Since June, the Government has announced a limit of 21,700 for non-EU migrants coming into the UK under the skilled and highly skilled routes from April 2011, a reduction of 6,300 on 2009.

At this stage, we judge that there is insufficient reason to change our average net migration assumption of 140,000 per year from 2010, which remains well below the net inflows of 198,000 seen in 2009.’ So, the pledge to limit immigration to the ‘tens of thousands’, an important Conservative election promise that survived the Coalition Agreement, will go the way of all flesh, deepening the disaffection of ANTI voters.

Bureaucrats have long warned that it would be so. The preponderance of migration from within the EU means that caps on non-EU migrants make a piffling indent on the overall net figure for a given year. Also, there is a determined administrative won’t. Whitehall is deaf to reform because the low skilled service economy needs migrant workers: it is cheaper for employers to import rather than retrain; (also, welfare claimants are discouraged from taking employment that would curtail their benefits).  The Business Department, aided by its Lib Dem minister, put up strong resistance to the Home Office’s reforms. A compromise was reached, but one that was feted by business leaders, whose interests had been protected.

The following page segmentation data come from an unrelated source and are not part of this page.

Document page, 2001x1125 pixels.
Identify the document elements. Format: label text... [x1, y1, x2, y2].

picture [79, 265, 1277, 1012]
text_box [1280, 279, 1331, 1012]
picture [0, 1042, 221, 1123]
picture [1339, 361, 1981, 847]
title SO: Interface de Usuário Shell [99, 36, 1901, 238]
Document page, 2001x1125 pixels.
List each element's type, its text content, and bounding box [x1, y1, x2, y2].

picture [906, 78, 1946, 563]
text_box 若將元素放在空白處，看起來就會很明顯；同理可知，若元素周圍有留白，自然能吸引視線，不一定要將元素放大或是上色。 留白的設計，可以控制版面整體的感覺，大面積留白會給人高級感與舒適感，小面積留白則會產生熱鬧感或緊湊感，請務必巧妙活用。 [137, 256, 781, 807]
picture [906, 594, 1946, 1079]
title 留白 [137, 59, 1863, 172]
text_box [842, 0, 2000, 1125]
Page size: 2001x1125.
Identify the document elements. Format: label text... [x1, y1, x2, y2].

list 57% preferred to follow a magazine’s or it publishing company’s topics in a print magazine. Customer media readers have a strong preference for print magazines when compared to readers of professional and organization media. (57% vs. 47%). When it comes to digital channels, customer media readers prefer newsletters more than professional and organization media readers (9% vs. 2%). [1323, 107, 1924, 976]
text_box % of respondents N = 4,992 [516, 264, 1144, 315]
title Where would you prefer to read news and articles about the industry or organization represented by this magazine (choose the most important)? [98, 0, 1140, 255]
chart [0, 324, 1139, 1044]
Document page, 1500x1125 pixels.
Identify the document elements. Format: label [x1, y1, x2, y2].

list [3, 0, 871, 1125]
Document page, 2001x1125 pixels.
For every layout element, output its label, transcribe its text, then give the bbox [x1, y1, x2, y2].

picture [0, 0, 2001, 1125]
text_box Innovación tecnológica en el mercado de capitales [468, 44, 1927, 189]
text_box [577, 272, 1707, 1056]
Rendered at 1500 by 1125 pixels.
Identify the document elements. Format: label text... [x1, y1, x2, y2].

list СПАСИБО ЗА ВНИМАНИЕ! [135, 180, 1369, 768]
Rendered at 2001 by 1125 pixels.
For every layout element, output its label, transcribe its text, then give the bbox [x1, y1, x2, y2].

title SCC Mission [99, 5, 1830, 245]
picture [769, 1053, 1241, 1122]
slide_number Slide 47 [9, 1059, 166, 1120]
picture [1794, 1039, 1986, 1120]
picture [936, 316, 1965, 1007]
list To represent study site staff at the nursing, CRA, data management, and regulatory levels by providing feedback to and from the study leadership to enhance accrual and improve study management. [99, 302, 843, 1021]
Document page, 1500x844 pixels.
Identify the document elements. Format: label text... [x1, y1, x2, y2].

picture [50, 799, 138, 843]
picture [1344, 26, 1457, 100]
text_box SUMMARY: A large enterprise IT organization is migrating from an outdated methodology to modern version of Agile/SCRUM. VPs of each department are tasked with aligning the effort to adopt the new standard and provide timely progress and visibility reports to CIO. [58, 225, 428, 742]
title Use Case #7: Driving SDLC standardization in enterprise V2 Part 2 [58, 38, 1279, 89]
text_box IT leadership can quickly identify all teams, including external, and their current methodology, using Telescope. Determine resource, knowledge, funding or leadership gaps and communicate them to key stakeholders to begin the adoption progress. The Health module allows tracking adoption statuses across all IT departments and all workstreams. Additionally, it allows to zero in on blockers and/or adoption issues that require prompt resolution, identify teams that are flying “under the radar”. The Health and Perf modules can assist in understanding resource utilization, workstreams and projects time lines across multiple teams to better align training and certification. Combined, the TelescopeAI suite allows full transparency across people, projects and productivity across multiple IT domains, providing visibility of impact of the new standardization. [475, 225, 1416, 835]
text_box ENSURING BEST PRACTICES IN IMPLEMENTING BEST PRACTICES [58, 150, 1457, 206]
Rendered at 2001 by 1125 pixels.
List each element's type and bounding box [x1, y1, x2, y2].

The immigration question is at the beginning of its latest effervescence. Mainstream politics has not considered the cultural side of the question, but it is fascinated by the economic side. Structural reform is inept: the government cannot reduce demand for these jobs by decree. This increases the importance of IDS’ reforms, and its unintended consequences. If he can make work pay, then it may become cheaper for companies to retrain the local population, rather than simply import a new one. David Cameron's ambitious promises make the issue imperative - especially as the economy recovers and, supposedly, 2 million new private sector jobs are created.